==== Records for the task ====
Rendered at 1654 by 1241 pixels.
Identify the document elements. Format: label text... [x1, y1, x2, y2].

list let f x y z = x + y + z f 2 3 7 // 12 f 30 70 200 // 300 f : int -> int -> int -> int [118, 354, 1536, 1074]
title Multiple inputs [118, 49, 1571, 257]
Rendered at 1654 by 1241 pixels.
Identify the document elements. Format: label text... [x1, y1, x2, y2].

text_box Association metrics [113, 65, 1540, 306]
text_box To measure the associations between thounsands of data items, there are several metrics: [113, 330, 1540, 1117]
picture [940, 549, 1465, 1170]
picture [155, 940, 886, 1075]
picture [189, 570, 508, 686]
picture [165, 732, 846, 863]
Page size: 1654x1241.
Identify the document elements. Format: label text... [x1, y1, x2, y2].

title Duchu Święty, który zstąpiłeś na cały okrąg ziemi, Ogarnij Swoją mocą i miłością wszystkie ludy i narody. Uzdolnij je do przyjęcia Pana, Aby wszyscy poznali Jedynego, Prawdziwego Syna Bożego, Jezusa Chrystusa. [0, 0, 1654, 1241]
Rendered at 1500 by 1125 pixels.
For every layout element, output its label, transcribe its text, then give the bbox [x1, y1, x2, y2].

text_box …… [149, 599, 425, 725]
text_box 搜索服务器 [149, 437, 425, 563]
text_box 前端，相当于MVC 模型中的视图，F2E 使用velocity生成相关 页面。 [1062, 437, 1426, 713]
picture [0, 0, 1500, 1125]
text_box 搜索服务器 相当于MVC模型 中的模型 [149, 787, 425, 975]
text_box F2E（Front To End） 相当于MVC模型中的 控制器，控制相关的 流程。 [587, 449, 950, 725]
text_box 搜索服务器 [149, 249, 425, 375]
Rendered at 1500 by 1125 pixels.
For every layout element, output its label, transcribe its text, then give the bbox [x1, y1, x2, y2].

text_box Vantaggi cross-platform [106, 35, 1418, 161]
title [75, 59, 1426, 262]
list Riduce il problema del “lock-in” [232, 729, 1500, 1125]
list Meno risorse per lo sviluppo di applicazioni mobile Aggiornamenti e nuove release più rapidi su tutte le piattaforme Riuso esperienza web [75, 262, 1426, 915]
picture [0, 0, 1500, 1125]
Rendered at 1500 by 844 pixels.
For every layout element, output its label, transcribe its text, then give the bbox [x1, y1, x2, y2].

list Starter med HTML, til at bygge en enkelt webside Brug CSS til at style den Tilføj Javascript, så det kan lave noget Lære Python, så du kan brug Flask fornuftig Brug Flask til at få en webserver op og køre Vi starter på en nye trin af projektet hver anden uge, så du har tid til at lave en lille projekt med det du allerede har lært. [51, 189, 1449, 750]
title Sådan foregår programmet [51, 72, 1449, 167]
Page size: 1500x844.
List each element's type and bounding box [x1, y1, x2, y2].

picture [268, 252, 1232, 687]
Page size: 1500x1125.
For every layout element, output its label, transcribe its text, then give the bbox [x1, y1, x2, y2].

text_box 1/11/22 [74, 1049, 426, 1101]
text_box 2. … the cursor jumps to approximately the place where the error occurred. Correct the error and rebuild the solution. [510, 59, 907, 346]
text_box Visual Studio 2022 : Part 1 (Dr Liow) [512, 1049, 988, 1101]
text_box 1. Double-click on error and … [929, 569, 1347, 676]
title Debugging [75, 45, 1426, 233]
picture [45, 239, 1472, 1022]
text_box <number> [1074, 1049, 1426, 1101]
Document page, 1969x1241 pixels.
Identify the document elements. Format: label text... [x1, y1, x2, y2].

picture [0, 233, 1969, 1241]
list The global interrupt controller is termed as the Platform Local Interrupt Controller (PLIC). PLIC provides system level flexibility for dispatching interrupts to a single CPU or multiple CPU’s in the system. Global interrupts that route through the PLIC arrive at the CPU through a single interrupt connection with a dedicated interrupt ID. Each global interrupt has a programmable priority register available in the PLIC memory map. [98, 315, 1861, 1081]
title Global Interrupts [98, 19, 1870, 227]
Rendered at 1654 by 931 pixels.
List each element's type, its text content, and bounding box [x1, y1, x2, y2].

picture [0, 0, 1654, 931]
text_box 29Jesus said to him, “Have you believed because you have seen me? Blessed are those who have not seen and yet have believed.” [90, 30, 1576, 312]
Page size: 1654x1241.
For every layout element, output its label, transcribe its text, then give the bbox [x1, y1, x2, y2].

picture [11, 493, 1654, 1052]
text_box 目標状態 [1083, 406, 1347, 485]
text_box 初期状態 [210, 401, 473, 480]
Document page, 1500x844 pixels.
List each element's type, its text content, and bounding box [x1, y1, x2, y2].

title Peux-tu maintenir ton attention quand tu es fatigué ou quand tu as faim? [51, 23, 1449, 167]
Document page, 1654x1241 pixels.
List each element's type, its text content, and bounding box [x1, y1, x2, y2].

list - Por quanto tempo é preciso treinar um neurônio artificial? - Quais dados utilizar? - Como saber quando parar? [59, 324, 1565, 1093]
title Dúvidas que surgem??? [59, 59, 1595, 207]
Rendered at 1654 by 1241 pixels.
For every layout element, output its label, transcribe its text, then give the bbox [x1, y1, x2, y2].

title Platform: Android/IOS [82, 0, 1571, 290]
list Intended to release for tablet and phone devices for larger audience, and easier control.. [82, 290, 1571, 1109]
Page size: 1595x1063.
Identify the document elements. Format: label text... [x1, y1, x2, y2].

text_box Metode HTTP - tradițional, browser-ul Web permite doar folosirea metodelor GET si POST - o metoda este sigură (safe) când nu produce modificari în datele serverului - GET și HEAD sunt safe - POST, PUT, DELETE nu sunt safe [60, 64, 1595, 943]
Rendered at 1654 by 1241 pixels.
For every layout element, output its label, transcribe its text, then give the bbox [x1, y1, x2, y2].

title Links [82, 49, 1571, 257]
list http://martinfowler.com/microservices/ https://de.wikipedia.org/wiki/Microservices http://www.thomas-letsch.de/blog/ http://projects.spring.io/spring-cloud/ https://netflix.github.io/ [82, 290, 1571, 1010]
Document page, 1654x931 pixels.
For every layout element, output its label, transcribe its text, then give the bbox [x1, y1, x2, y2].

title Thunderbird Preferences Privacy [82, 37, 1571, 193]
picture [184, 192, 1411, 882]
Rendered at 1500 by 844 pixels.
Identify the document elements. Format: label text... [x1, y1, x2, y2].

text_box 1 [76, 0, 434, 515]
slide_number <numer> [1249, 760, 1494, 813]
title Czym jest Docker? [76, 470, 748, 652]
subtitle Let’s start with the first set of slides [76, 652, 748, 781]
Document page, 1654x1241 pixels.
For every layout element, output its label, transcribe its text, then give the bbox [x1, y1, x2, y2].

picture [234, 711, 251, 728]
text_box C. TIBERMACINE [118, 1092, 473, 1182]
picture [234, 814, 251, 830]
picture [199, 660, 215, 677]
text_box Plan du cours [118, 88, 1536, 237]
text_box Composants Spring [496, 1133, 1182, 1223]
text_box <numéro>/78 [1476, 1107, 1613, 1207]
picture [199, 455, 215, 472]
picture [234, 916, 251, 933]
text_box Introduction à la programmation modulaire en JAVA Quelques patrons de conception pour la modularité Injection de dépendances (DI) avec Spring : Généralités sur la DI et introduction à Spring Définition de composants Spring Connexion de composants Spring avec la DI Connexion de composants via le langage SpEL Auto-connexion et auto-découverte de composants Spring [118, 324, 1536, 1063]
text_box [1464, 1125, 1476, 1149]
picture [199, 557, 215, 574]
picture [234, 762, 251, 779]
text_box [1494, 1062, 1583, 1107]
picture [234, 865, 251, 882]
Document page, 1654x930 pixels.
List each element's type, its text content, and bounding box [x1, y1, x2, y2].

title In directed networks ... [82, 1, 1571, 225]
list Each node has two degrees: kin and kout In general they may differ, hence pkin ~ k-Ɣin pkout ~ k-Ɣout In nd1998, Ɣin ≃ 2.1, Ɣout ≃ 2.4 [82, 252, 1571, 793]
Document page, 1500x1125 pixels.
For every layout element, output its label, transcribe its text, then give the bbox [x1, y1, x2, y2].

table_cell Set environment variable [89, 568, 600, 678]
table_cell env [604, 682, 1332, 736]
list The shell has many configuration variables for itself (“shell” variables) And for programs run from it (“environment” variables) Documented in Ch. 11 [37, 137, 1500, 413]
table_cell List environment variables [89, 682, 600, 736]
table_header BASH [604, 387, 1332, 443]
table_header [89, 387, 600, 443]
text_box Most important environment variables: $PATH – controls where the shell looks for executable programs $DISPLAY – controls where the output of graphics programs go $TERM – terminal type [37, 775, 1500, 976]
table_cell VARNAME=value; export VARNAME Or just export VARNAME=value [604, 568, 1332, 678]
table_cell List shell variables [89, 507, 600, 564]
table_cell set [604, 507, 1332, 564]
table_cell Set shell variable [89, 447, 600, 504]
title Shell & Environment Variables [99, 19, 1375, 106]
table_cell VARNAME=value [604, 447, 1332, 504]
====
◆ Exercise
Print the lines from the line with "Page size: 1500x1125." to the line with "title Global Interrupts [98, 19, 1870, 227]", unchanged.

◆ Written answer
Page size: 1500x1125.
For every layout element, output its label, transcribe its text, then give the bbox [x1, y1, x2, y2].

text_box 1/11/22 [74, 1049, 426, 1101]
text_box 2. … the cursor jumps to approximately the place where the error occurred. Correct the error and rebuild the solution. [510, 59, 907, 346]
text_box Visual Studio 2022 : Part 1 (Dr Liow) [512, 1049, 988, 1101]
text_box 1. Double-click on error and … [929, 569, 1347, 676]
title Debugging [75, 45, 1426, 233]
picture [45, 239, 1472, 1022]
text_box <number> [1074, 1049, 1426, 1101]
Document page, 1969x1241 pixels.
Identify the document elements. Format: label text... [x1, y1, x2, y2].

picture [0, 233, 1969, 1241]
list The global interrupt controller is termed as the Platform Local Interrupt Controller (PLIC). PLIC provides system level flexibility for dispatching interrupts to a single CPU or multiple CPU’s in the system. Global interrupts that route through the PLIC arrive at the CPU through a single interrupt connection with a dedicated interrupt ID. Each global interrupt has a programmable priority register available in the PLIC memory map. [98, 315, 1861, 1081]
title Global Interrupts [98, 19, 1870, 227]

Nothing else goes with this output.